## Exercise directions
A faithful copy of the entries, without any pictures, is what is needed here.
Start of Data for analysis
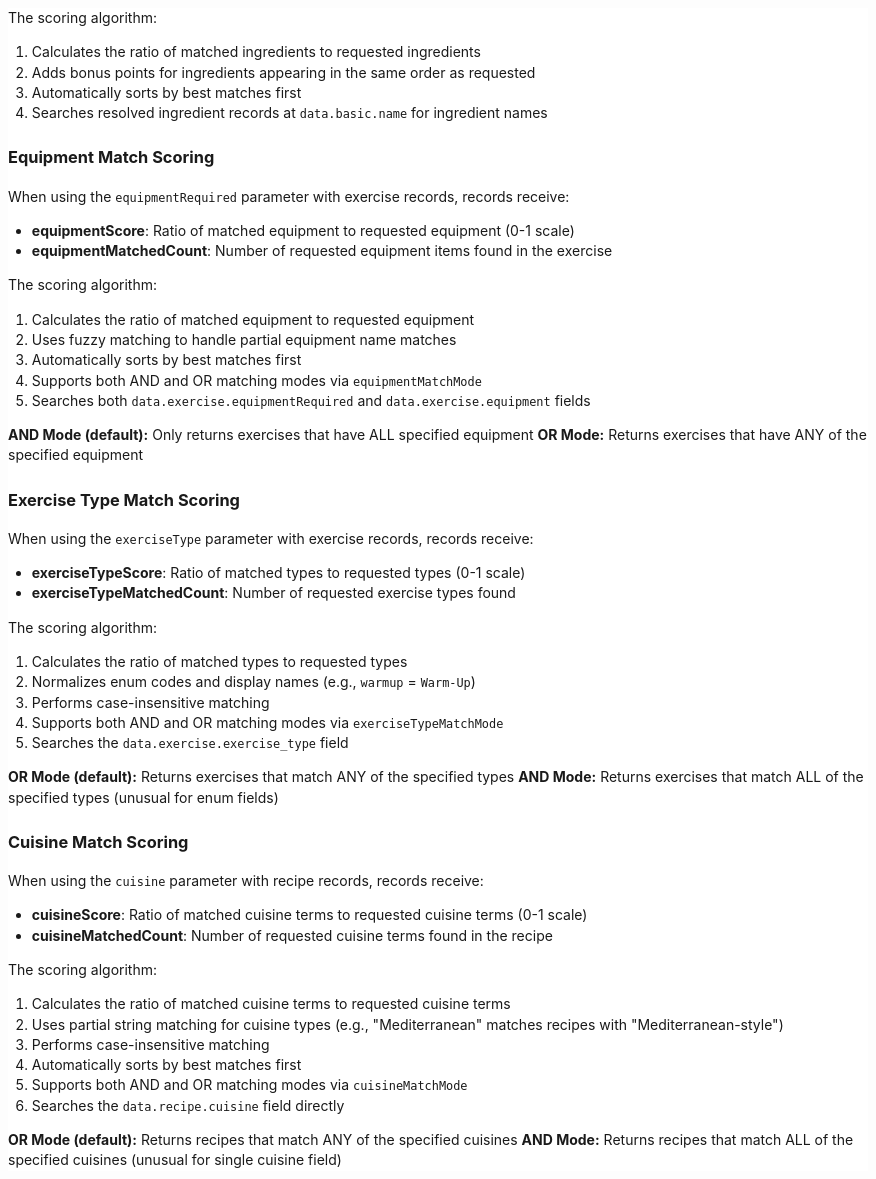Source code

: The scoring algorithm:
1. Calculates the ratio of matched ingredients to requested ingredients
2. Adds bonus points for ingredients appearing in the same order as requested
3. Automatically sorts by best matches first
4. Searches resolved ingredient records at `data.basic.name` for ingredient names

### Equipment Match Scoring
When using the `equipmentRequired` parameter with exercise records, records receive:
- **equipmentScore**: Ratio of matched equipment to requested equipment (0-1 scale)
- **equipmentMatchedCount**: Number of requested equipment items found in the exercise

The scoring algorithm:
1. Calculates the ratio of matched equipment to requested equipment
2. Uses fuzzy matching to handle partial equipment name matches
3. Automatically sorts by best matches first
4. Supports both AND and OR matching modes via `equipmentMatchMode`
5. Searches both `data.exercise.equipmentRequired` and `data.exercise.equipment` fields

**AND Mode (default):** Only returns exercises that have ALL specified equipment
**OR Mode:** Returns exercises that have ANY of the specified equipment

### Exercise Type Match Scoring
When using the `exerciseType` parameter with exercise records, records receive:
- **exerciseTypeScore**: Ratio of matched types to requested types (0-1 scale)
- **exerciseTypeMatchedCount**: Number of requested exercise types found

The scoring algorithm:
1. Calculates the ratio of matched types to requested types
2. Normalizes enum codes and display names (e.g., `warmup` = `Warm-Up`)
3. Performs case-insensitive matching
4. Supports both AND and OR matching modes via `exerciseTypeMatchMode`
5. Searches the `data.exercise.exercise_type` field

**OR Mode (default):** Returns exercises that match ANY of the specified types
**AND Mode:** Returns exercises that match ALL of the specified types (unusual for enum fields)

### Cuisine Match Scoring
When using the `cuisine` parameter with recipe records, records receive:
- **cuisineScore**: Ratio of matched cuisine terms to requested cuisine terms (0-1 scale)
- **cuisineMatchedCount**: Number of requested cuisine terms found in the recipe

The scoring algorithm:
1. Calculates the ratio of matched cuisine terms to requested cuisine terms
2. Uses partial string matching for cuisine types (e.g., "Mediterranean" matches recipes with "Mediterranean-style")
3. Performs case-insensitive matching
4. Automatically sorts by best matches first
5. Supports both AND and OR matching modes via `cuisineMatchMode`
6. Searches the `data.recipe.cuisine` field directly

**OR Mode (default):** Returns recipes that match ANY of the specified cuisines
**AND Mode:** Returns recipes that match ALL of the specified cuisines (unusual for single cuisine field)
End of Data for analysis
## Task output
Source code

: The scoring algorithm:
1. Calculates the ratio of matched ingredients to requested ingredients
2. Adds bonus points for ingredients appearing in the same order as requested
3. Automatically sorts by best matches first
4. Searches resolved ingredient records at `data.basic.name` for ingredient names

### Equipment Match Scoring
When using the `equipmentRequired` parameter with exercise records, records receive:
- **equipmentScore**: Ratio of matched equipment to requested equipment (0-1 scale)
- **equipmentMatchedCount**: Number of requested equipment items found in the exercise

The scoring algorithm:
1. Calculates the ratio of matched equipment to requested equipment
2. Uses fuzzy matching to handle partial equipment name matches
3. Automatically sorts by best matches first
4. Supports both AND and OR matching modes via `equipmentMatchMode`
5. Searches both `data.exercise.equipmentRequired` and `data.exercise.equipment` fields

**AND Mode (default):** Only returns exercises that have ALL specified equipment
**OR Mode:** Returns exercises that have ANY of the specified equipment

### Exercise Type Match Scoring
When using the `exerciseType` parameter with exercise records, records receive:
- **exerciseTypeScore**: Ratio of matched types to requested types (0-1 scale)
- **exerciseTypeMatchedCount**: Number of requested exercise types found

The scoring algorithm:
1. Calculates the ratio of matched types to requested types
2. Normalizes enum codes and display names (e.g., `warmup` = `Warm-Up`)
3. Performs case-insensitive matching
4. Supports both AND and OR matching modes via `exerciseTypeMatchMode`
5. Searches the `data.exercise.exercise_type` field

**OR Mode (default):** Returns exercises that match ANY of the specified types
**AND Mode:** Returns exercises that match ALL of the specified types (unusual for enum fields)

### Cuisine Match Scoring
When using the `cuisine` parameter with recipe records, records receive:
- **cuisineScore**: Ratio of matched cuisine terms to requested cuisine terms (0-1 scale)
- **cuisineMatchedCount**: Number of requested cuisine terms found in the recipe

The scoring algorithm:
1. Calculates the ratio of matched cuisine terms to requested cuisine terms
2. Uses partial string matching for cuisine types (e.g., "Mediterranean" matches recipes with "Mediterranean-style")
3. Performs case-insensitive matching
4. Automatically sorts by best matches first
5. Supports both AND and OR matching modes via `cuisineMatchMode`
6. Searches the `data.recipe.cuisine` field directly

**OR Mode (default):** Returns recipes that match ANY of the specified cuisines
**AND Mode:** Returns recipes that match ALL of the specified cuisines (unusual for single cuisine field)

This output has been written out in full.